= Given data =

━━━━━━━━━━━━━━━━━━━━━━━━━━━━━━

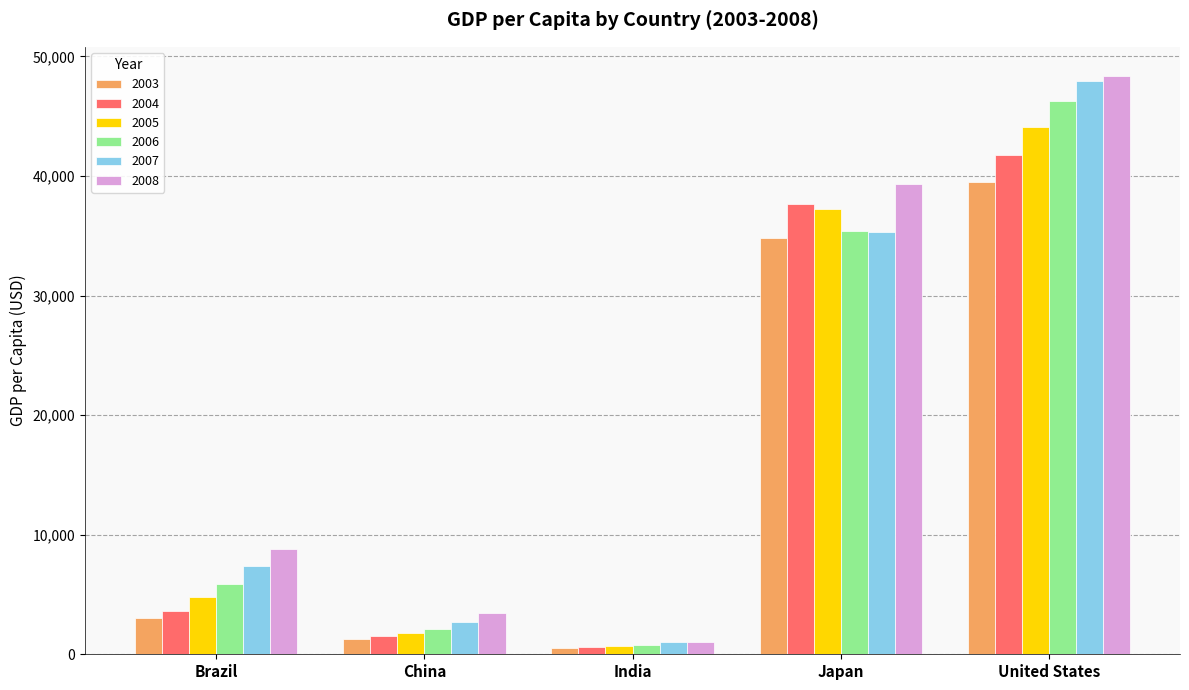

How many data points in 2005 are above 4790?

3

━━━━━━━━━━━━━━━━━━━━━━━━━━━━━━

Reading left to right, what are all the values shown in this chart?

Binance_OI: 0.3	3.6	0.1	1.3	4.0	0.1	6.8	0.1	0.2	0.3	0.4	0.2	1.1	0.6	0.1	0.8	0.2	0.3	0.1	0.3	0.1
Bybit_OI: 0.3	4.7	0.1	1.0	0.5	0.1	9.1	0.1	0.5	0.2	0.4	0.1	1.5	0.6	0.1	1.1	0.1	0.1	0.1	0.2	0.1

━━━━━━━━━━━━━━━━━━━━━━━━━━━━━━

= Exercise directions =
Pick out each line of the records that contains the string "values", treating uppercase and lowercase letters as different.

= Problem solution =
Reading left to right, what are all the values shown in this chart?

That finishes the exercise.